Kannon Shanmugam of Paul, Weiss, the veteran Supreme Court lawyer who argued for Borden, declined comment. Shanmugam, chair of the firm’s Supreme Court and Appellate Practice Group, was set to argue the same issue in another case last term, but his client, James Walker, died while the case was pending. The court then granted review of Borden’s case to resolve the issue.
Dissent: Not ‘Small-Time Criminals’
Kavanaugh’s lengthy dissent struck a different tone, joined by Chief Justice John Roberts and Justices Samuel Alito and Amy Coney Barrett.
“ACCA does not ensnare low-level offenders or small-time criminals,” Kavanaugh said.
He called Kagan’s opinion “mystifying,” noting that “Congress enacted ACCA’s use-of-force clause in 1986 to cover the prototypical violent crimes, such as assault and homicide, that can be committed with a mens rea of recklessness.” Mens rea, Latin for “guilty mind,” is the legal term for the required mental state in a given case.

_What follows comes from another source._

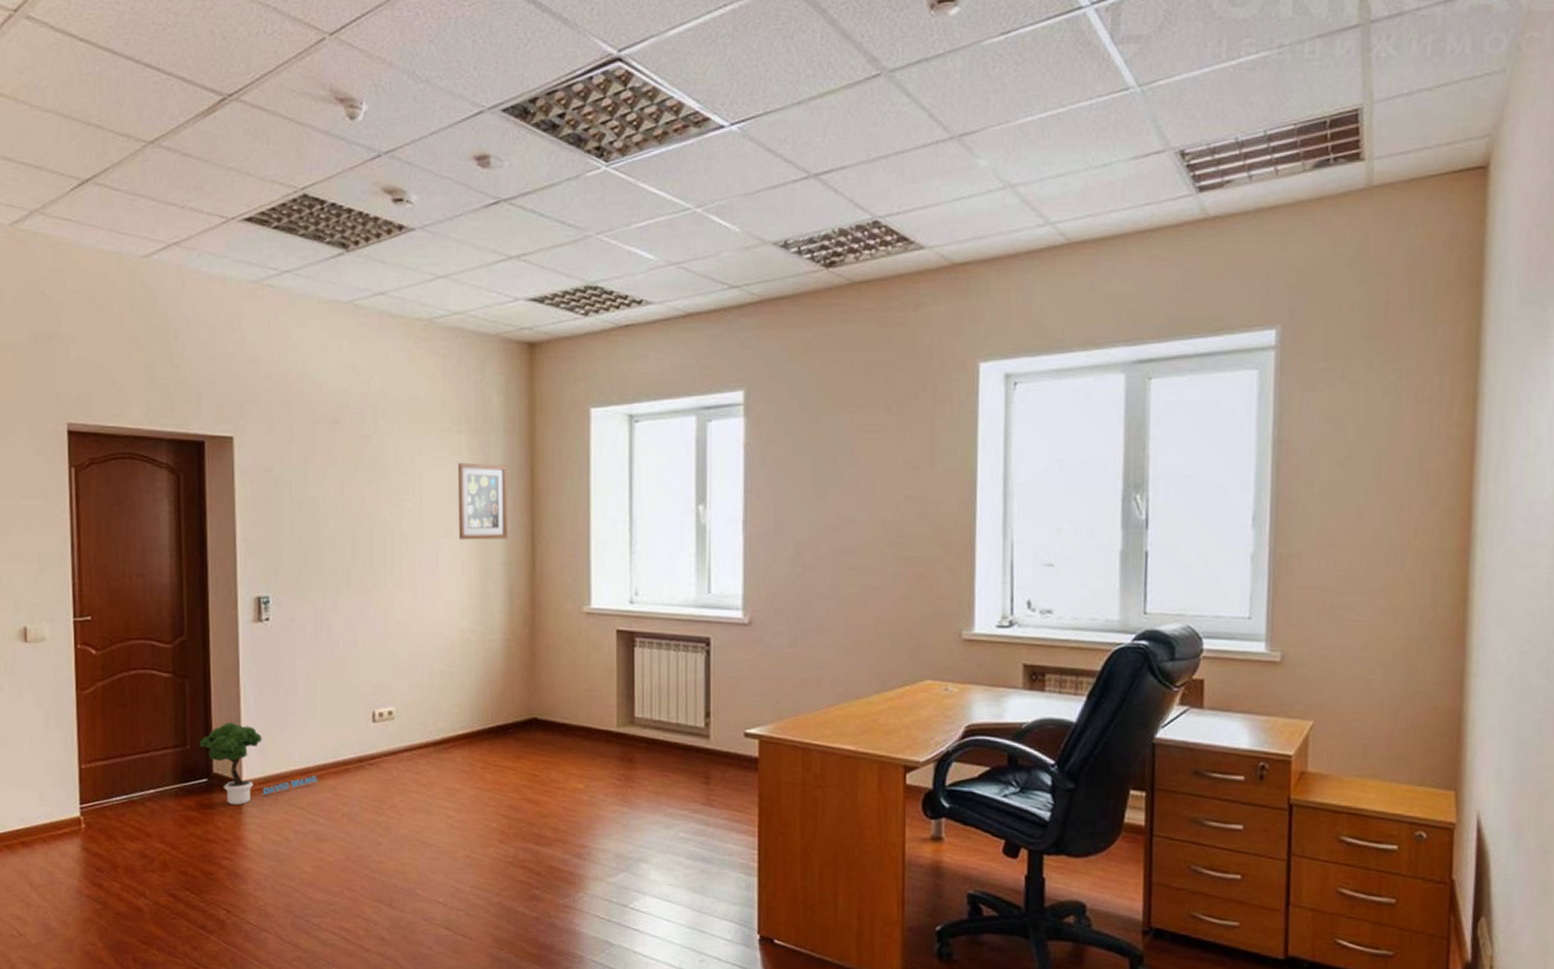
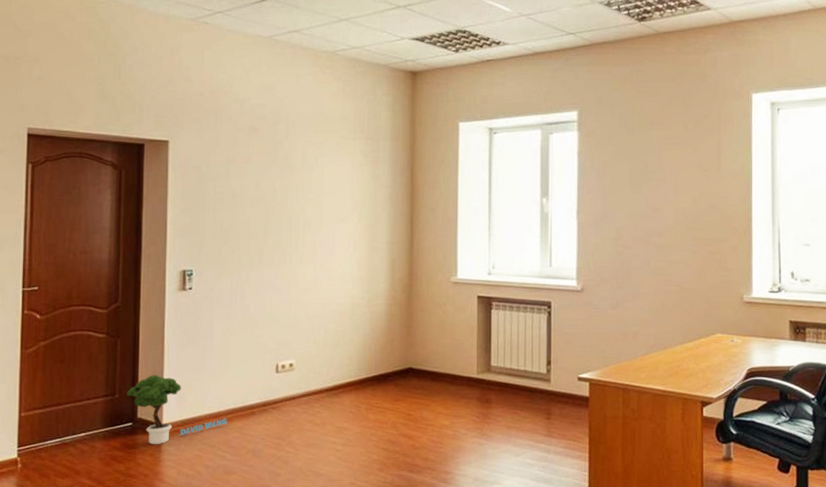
wall art: present [457,462,508,540] -> none [352,163,392,225]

Thursday’s ruling, Kavanaugh wrote, “overrides Congress’s judgment about the danger posed by recidivist violent felons who unlawfully possess firearms and threaten further violence.” He listed his own reckless examples, like a defendant who was convicted of reckless homicide for shooting another man in the chest and killing him during a fight.
On the defense side, the ruling prevents what the National Association of Criminal Defense Lawyers warned the justices would have resulted in “unjust and disproportionate sentences for defendants nationwide.”
A contrary holding, the group said in an amicus brief, “would expand the reach of ACCA’s severe sentencing consequences to defendants whose predicate offenses bear little, if any, resemblance to the knowing and purposeful acts of violence Congress intended to target.”
The case is Borden v. United States, U.S., No. 19-5410.